Directive: In the text on measuring the mechanical properties of PEGDA 700, what peak load was used during nanoindentation?

2.8. PEGDA Mechanical Property Characterization

While mechanical data for OrmoComp and IP-PDMS produced by TPL are available in the literature, equivalent characterization for PEGDA 700 formulated with 1% Irgacure 819 photoinitiator had not been reported. As this formulation was specifically utilized for nanoprinting in this study, direct measurement of its mechanical properties was necessary.

Test specimens were printed using TPL as square prisms (200 µm × 200 µm × 10 µm) onto methacrylate-treated glass coverslips (3 h in 3-(Trimethoxysilyl)propyl methacrylate, Sigma-Aldrich, St. Louis, MO, USA) to ensure adhesion during testing. Nanoindentation was conducted under ambient conditions using a Hysitron TriboIndenter (Bruker, Eden Prairie, MN, USA) equipped with a spheroconical diamond probe (5 µm tip radius). A linear load–unload rate of 10 µN/s was applied up to a peak load of 250 µN, with a 5 s hold at maximum load.

The Young’s modulus and hardness of PEGDA 700 were calculated based on the nanoindentation load-displacement curves using the Oliver–Pharr method [31]. Reported values reflect the mean ± standard deviation from three indentations.

Stored data:
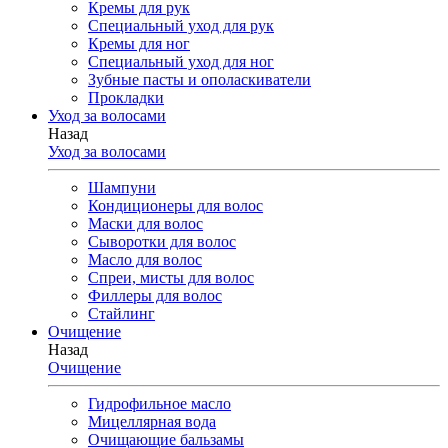
Кремы для рук
Специальный уход для рук
Кремы для ног
Специальный уход для ног
Зубные пасты и ополаскиватели
Прокладки
Уход за волосами
Назад
Уход за волосами
Шампуни
Кондиционеры для волос
Маски для волос
Сыворотки для волос
Масло для волос
Спреи, мисты для волос
Филлеры для волос
Стайлинг
Очищение
Назад
Очищение
Гидрофильное масло
Мицеллярная вода
Очищающие бальзамы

Answer: 250 µN